====== Dataset records

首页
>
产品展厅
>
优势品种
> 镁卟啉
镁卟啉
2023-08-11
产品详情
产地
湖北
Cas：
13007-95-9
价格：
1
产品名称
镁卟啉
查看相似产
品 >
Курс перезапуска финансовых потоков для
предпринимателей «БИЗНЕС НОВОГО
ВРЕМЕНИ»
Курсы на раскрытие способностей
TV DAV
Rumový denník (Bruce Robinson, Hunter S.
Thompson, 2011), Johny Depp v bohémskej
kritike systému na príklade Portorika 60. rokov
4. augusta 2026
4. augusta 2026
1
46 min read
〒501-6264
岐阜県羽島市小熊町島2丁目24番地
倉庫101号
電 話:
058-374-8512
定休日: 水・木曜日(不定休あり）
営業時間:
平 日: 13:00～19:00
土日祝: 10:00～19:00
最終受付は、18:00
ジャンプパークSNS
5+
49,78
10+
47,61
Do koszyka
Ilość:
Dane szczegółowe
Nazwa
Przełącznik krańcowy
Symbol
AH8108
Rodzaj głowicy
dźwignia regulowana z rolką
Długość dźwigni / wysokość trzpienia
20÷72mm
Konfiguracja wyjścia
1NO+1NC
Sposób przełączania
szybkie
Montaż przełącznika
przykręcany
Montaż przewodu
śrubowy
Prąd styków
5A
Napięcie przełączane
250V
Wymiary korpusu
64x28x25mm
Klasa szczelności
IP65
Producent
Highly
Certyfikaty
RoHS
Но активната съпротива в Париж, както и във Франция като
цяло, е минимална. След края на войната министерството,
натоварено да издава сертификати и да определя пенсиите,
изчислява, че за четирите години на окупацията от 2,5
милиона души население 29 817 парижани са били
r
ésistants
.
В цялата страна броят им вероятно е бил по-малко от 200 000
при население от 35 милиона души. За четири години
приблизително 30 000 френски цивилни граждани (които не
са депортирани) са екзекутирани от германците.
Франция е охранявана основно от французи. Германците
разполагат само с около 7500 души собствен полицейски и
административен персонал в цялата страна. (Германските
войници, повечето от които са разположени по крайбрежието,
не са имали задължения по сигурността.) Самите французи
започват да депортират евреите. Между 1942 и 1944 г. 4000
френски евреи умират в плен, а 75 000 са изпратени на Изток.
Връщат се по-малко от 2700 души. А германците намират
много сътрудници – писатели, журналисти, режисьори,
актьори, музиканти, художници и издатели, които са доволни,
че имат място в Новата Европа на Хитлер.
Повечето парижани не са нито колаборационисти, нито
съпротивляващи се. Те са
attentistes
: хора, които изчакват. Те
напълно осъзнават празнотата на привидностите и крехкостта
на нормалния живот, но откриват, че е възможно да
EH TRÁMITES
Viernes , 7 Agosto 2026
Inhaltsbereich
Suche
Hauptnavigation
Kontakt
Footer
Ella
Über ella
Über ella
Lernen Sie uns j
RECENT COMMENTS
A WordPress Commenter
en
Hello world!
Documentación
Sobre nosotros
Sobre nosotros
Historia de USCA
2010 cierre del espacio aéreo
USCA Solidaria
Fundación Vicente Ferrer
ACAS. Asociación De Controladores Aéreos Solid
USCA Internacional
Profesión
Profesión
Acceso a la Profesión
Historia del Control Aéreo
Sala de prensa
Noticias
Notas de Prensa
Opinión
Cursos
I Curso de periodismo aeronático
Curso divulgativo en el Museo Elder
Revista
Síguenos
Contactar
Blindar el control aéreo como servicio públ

============

— Problem statement —
Your answer should consist only of the lines from the one with "RECENT COMMENTS" through the last line of the entries above, retyped exactly.

— Output —
RECENT COMMENTS
A WordPress Commenter
en
Hello world!
Documentación
Sobre nosotros
Sobre nosotros
Historia de USCA
2010 cierre del espacio aéreo
USCA Solidaria
Fundación Vicente Ferrer
ACAS. Asociación De Controladores Aéreos Solid
USCA Internacional
Profesión
Profesión
Acceso a la Profesión
Historia del Control Aéreo
Sala de prensa
Noticias
Notas de Prensa
Opinión
Cursos
I Curso de periodismo aeronático
Curso divulgativo en el Museo Elder
Revista
Síguenos
Contactar
Blindar el control aéreo como servicio públ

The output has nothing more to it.